I was watching the HBO Series Westworld (highly recommended) recently at the time of writing this post, and one of the points made Anthony Hopkins character was that the entirety of life’s evolution and natural selection has been born of mistakes. It is from mistakes the we become better and recognize our weak points.
Does this mean “learn from your mistakes?” Actually, not exactly, a mistake’s usefulness is recognizing that something didn’t work, but it doesn’t require further analysis, you just need to know “Oh, not that” and move on. Focus on what you are listening to or reading and you will naturally get better, maybe eventually even becoming good. Input is always the way forward when it comes to improving in language acquisition.
You know what you’ll never be? Perfect.
Photo credit: mugwumpian on Visual Hunt / CC BY
I really hate the idea of perfection. Perfection is boring. Mistakes are fun, and you can just laugh them off, and remind yourself what an interesting thing it is to use this weird meat computer in our skull to try and solve things. Having a standard of perfection WILL stop you from ever being good, because it is an unattainable goal that pits you against your inevitable IM-perfection.

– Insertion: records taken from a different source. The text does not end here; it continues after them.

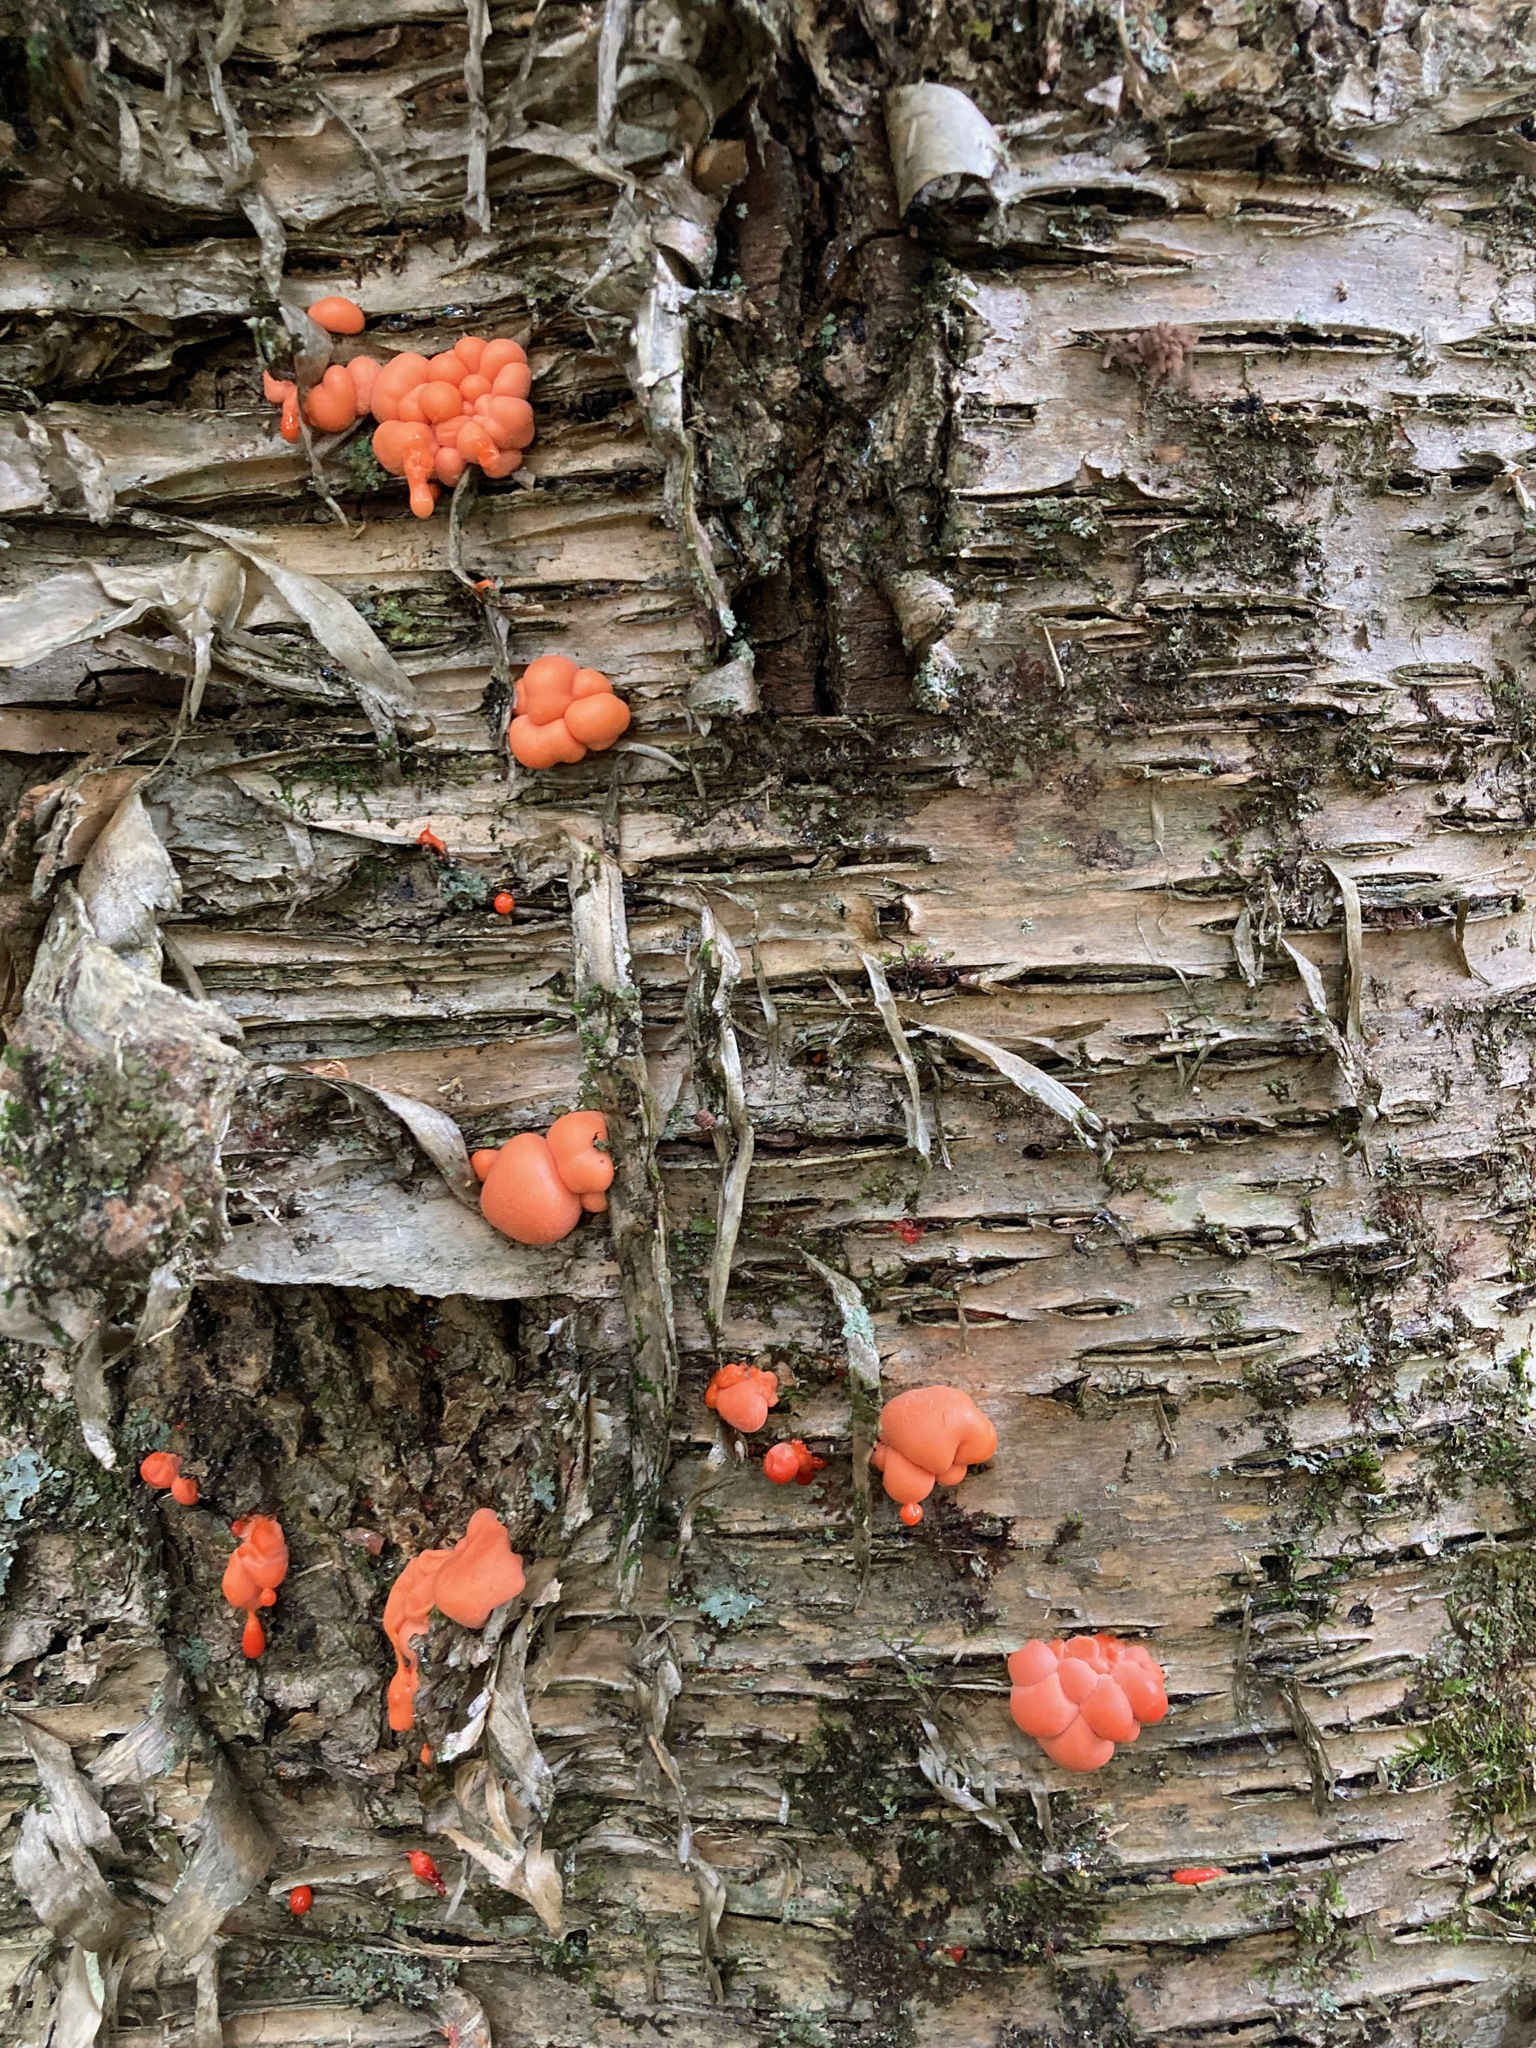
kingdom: Protozoa
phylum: Mycetozoa
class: Myxomycetes
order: Cribrariales
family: Tubiferaceae
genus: Lycogala
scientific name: Lycogala epidendrum
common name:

When you are going to speak with someone in Chinese, relax and get ready to enjoy your various mistakes. Ask you friends, “Oh, can I say this?” or “How do you guys say X?” Make fun of yourself. Be fine with listening. Repeat things people just said and say “did I say that right? what’s that mean?” Throw out ideas of perfection, and you are getting rid of one of your greatest barriers not only to fluency, but just enjoying yourself.